Updated

John Podesta was willing to discuss sensitive information with future boss Hillary Clinton while he worked for President Obama and she was a private citizen in August 2014 – but he knew better than to send the intel over Clinton’s private server from his Gmail account, emails released Thursday by WikiLeaks show.

In the exchange, Clinton, who had resigned as secretary of state 18 months earlier, asked then-Obama counselor Podesta if he knew who was responsible for an Aug. 18 airstrike in Tripoli, in which unidentified bombers blew up an Islamist-controlled arms depot in the Libyan capital.

“Yes and interesting but not for this channel,” Podesta replied in the Aug. 19, 2014 message to Clinton’s hrod17@clintonemail.com account.

DOJ OFFICIAL GAVE CLINTON CAMP 'HEADS UP'

The conversation appears to show that Podesta, now Clinton’s campaign chairman, was willing to provide Clinton information that had not been made public. Reports from The New York Times and The Associated Press at the time included denials of involvement from the U.S., France, Italy and Egypt and debunked claims of responsibility from a rogue Libyan general.

Podesta, in his email response, indicated he had his own sources. But he also apparently recognized he shouldn’t share the information over their personal accounts. It's unclear if he was concerned more about the security on her clintonemail.com account or his Gmail account -- which would be hacked months later, in turn exposing the email chain Thursday.

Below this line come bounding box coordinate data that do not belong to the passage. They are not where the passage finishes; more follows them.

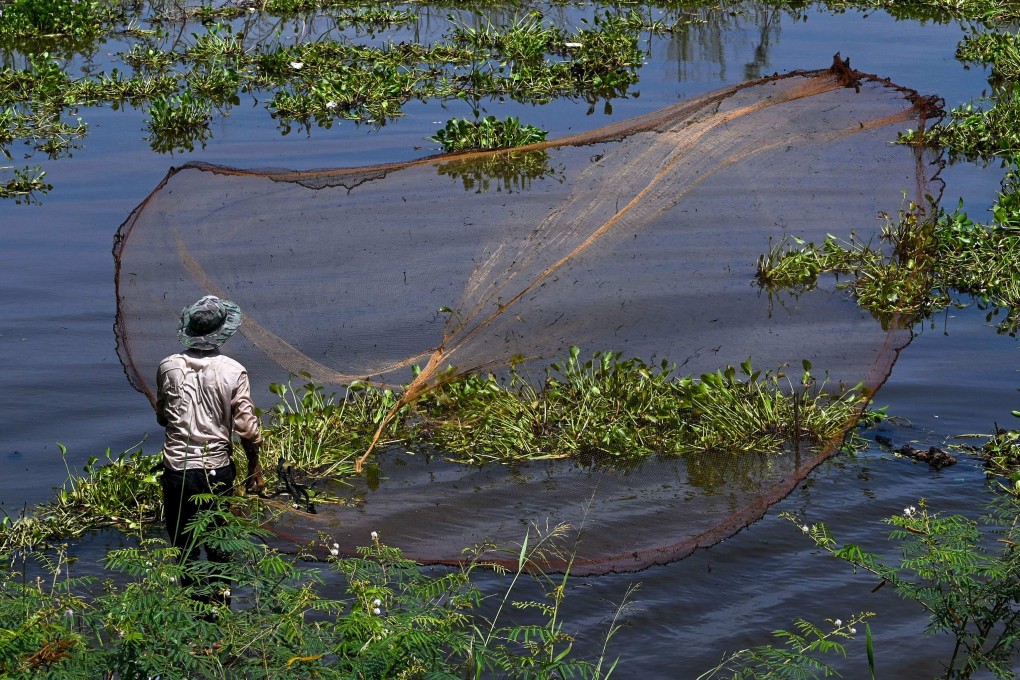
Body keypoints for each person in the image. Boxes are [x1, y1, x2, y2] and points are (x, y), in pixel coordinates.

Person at [156, 295, 265, 607]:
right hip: (216, 471)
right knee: (219, 545)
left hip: (177, 471)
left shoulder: (168, 367)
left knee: (183, 545)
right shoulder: (234, 371)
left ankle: (193, 615)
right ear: (223, 333)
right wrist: (255, 468)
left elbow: (163, 417)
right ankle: (220, 614)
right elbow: (246, 429)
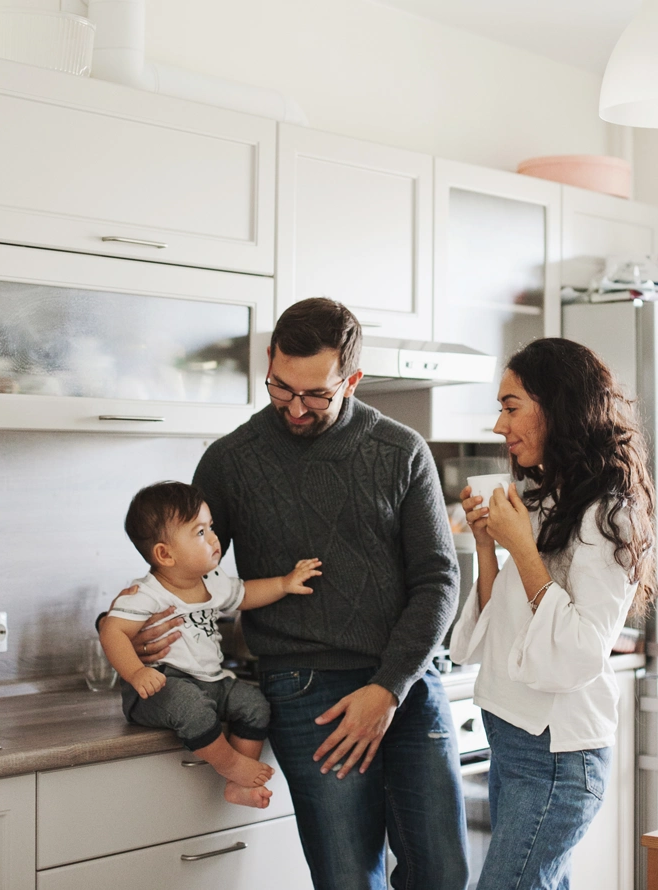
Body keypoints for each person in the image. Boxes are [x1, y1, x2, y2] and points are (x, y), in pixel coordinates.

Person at [100, 298, 469, 890]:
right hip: (305, 689)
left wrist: (388, 688)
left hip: (407, 683)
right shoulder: (230, 461)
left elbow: (438, 580)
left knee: (444, 874)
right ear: (269, 360)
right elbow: (184, 568)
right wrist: (134, 629)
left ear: (353, 379)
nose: (295, 408)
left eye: (316, 394)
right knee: (347, 879)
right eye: (280, 387)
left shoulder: (400, 451)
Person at [450, 337, 656, 890]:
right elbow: (497, 623)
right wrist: (488, 545)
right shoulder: (546, 499)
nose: (500, 425)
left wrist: (521, 546)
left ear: (557, 405)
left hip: (557, 756)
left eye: (511, 407)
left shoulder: (609, 514)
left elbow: (580, 652)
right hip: (511, 740)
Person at [100, 480, 322, 809]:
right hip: (159, 687)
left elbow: (245, 594)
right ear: (165, 554)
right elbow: (112, 631)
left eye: (211, 527)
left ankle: (238, 787)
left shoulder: (213, 581)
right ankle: (231, 765)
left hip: (211, 682)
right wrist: (135, 673)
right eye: (201, 532)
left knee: (254, 703)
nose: (215, 538)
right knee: (190, 704)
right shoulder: (146, 594)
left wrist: (284, 584)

And in 2015, the discussion of sensitive and now-classified information on the Clinton server would be at the heart of the FBI probe. Further, FBI Director James Comey's decision in July not to pursue charges for the transmission of classified material on the server was rooted in a determination that Clinton did not intend to break the law.

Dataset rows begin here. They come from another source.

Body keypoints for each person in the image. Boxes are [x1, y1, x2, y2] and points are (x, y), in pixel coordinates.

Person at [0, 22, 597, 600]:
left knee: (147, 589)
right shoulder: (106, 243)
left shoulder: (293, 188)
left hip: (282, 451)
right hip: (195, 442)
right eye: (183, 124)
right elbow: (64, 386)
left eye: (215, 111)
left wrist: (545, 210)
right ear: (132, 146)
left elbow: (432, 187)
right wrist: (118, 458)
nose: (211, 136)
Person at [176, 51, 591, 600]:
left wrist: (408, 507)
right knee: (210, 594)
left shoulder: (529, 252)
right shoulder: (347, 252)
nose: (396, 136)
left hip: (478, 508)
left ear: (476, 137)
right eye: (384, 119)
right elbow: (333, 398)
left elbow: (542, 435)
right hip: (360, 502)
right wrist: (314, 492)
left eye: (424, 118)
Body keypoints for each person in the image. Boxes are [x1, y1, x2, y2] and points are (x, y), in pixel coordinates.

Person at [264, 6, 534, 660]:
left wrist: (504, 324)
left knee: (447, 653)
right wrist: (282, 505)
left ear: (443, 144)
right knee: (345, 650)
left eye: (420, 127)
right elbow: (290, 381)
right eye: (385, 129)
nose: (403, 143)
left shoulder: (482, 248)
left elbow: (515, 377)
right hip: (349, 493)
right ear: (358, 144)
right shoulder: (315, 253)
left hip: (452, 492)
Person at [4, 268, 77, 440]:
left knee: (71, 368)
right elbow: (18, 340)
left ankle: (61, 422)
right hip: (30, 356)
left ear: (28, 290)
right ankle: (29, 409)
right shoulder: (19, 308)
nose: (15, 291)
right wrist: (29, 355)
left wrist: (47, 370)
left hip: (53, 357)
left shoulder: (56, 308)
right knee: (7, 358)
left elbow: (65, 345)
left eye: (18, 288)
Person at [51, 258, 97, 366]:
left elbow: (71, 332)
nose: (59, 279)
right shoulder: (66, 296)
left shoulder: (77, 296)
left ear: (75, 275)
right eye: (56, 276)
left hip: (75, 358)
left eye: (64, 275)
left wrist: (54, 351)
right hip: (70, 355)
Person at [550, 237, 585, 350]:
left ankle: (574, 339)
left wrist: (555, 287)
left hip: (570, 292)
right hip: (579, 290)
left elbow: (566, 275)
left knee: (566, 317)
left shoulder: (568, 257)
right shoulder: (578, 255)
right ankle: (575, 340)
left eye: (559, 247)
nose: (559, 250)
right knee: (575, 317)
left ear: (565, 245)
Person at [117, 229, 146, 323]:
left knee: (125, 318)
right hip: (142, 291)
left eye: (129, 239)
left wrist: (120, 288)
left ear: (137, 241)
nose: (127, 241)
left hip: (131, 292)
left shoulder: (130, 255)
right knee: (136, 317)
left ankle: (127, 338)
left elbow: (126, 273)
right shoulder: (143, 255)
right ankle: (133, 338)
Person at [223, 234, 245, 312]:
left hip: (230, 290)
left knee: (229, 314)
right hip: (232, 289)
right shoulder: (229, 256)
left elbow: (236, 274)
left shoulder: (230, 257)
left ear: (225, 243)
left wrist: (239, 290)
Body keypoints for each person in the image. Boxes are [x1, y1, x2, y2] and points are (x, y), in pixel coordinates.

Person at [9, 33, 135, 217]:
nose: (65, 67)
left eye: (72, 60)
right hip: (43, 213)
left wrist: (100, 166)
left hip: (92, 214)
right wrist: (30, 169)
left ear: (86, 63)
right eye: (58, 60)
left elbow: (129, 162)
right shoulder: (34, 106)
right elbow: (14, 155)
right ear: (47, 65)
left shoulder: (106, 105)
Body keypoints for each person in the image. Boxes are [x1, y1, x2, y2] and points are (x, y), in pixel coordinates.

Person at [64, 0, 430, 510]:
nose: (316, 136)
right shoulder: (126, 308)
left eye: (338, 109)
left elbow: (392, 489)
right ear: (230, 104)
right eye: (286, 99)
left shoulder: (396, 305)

Podesta’s concern could show that at least one close Clinton ally was aware of the risk of sharing sensitive or classified information over the unsecured server.

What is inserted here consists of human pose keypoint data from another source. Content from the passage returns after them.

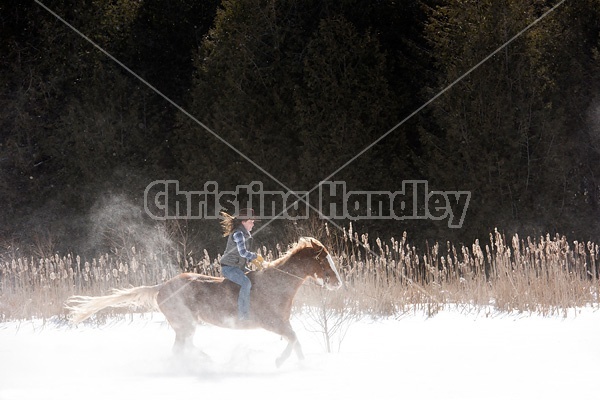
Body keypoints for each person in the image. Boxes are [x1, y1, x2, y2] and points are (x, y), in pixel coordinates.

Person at [219, 208, 264, 321]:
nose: (253, 224)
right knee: (246, 283)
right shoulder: (238, 234)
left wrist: (253, 261)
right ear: (243, 222)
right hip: (229, 268)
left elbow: (241, 256)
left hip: (238, 267)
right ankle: (243, 316)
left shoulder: (244, 234)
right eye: (251, 222)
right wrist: (255, 256)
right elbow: (242, 252)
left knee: (255, 277)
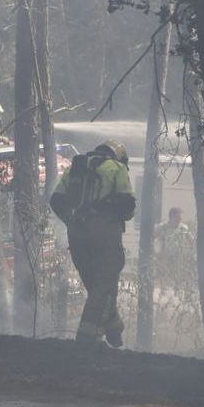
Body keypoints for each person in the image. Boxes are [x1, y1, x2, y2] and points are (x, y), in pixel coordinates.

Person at [50, 139, 135, 348]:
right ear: (118, 156)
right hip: (104, 232)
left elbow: (56, 200)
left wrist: (71, 221)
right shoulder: (117, 168)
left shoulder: (74, 168)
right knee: (104, 285)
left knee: (96, 286)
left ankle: (113, 328)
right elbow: (127, 205)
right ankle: (87, 338)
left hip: (76, 233)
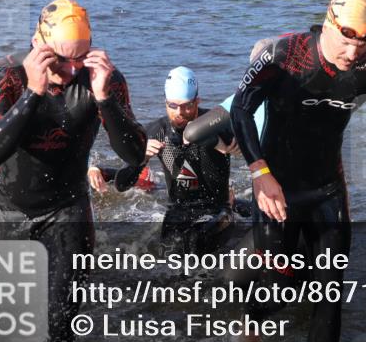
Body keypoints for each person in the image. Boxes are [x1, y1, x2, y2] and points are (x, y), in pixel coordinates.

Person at [230, 0, 366, 342]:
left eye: (360, 45)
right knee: (282, 289)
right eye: (346, 43)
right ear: (329, 27)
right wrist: (260, 173)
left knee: (329, 291)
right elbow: (242, 108)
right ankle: (251, 317)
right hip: (277, 187)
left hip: (328, 188)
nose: (352, 54)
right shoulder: (286, 55)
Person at [0, 0, 147, 342]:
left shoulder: (104, 78)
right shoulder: (4, 77)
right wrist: (32, 94)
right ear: (39, 42)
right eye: (60, 60)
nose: (70, 71)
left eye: (79, 59)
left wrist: (104, 99)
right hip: (6, 209)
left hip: (66, 208)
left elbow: (135, 154)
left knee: (60, 319)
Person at [90, 67, 260, 254]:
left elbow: (254, 142)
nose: (180, 113)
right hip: (179, 210)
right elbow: (122, 184)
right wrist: (140, 158)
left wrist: (233, 145)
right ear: (165, 102)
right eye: (173, 106)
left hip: (218, 208)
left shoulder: (216, 122)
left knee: (203, 238)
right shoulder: (156, 132)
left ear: (197, 101)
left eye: (187, 106)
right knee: (171, 249)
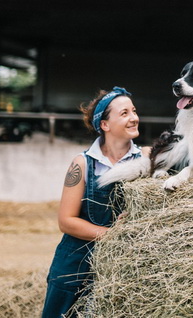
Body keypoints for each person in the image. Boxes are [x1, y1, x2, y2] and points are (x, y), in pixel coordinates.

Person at [42, 87, 149, 317]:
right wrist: (113, 234)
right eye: (124, 113)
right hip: (76, 263)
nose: (134, 118)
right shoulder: (82, 164)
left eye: (134, 111)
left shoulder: (148, 159)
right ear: (105, 125)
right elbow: (67, 221)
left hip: (124, 265)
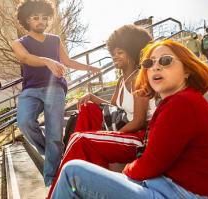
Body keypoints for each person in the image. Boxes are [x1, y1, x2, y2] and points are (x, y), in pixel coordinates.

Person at [50, 39, 208, 199]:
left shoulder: (183, 103)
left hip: (180, 193)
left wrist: (124, 172)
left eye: (166, 61)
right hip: (163, 185)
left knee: (72, 173)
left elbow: (151, 164)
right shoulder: (179, 101)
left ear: (187, 70)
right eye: (149, 63)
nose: (156, 67)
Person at [47, 24, 155, 198]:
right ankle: (85, 172)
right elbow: (112, 107)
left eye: (120, 52)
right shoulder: (122, 79)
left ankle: (64, 188)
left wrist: (113, 134)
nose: (115, 57)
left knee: (79, 139)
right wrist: (93, 98)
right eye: (113, 53)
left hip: (139, 137)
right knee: (88, 108)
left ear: (133, 51)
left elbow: (139, 121)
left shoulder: (137, 77)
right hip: (124, 131)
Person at [12, 0, 100, 187]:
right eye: (35, 18)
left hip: (55, 88)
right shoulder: (19, 42)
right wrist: (46, 61)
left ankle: (51, 181)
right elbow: (25, 58)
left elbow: (67, 61)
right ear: (26, 20)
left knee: (54, 135)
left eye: (44, 18)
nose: (40, 21)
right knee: (24, 122)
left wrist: (88, 67)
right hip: (31, 90)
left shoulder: (55, 40)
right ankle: (53, 152)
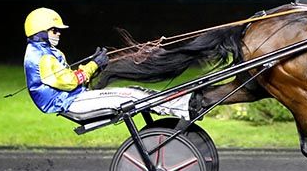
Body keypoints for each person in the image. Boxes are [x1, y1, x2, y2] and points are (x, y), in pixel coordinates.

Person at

Two sources told Fox News on Thursday that authorities believed there was a 99 percent chance that as many as five foreign intelligence agencies had hacked the secret server Clinton’s email account was hosted on. Judicial Watch on Tuesday also released documents showing that State Department IT official Bryan Pagliano told Clinton aide Justin Cooper in 2010 that Clinton’s server had likely been the target of “an injection attack” and the system was “susceptible to such an attack.”

The FBI on Friday announced it had reactivated the Clinton email investigation, after discovering new emails.

Podesta’s August 2014 correspondence with Clinton was part of a trove hacked from his Gmail account and posted by WikiLeaks. Also included among those messages was an email from Jennifer Palmieri, who later became Clinton’s communications director, showing coordination with the White House press office regarding Clinton’s private email account just seven days after the story broke.

In an email to future Clinton campaign manager Robby Mook on March 9, 2015, Palmieri, who previously served as White House communications director, noted she had not personally had any communication with the White House “about emails.”

“Think that is cleaner for both sides,” she wrote.

However, Palmieri advocated others within Clinton’s unofficial campaign team make contact.

“Told Eric he should call [longtime Clinton aide] Philippe [Reines] to help with prepping Josh,” Palmieri wrote, ostensibly referring to White House Press Secretary Josh Earnest.

The coordination between the White House and Clinton’s team doesn’t appear to be an isolated incident.

Podesta emails released earlier this week also showed at least two instances of officials within the Justice Department tipping off the Clinton camp about court filings and congressional hearings. Other emails revealed apparent coordination between Team Clinton and the State Department.

State Department spokesman John Kirby said Wednesday that in an effort to “provide accurate information to the media” about Clinton, the department “at times required communicating with her representatives to ensure accuracy.”

A Justice Department spokesman on Wednesday downplayed the significance of that department’s leaks, saying it was “about public information” and at least one of the emails was sent in a “personal capacity, not during work hours.”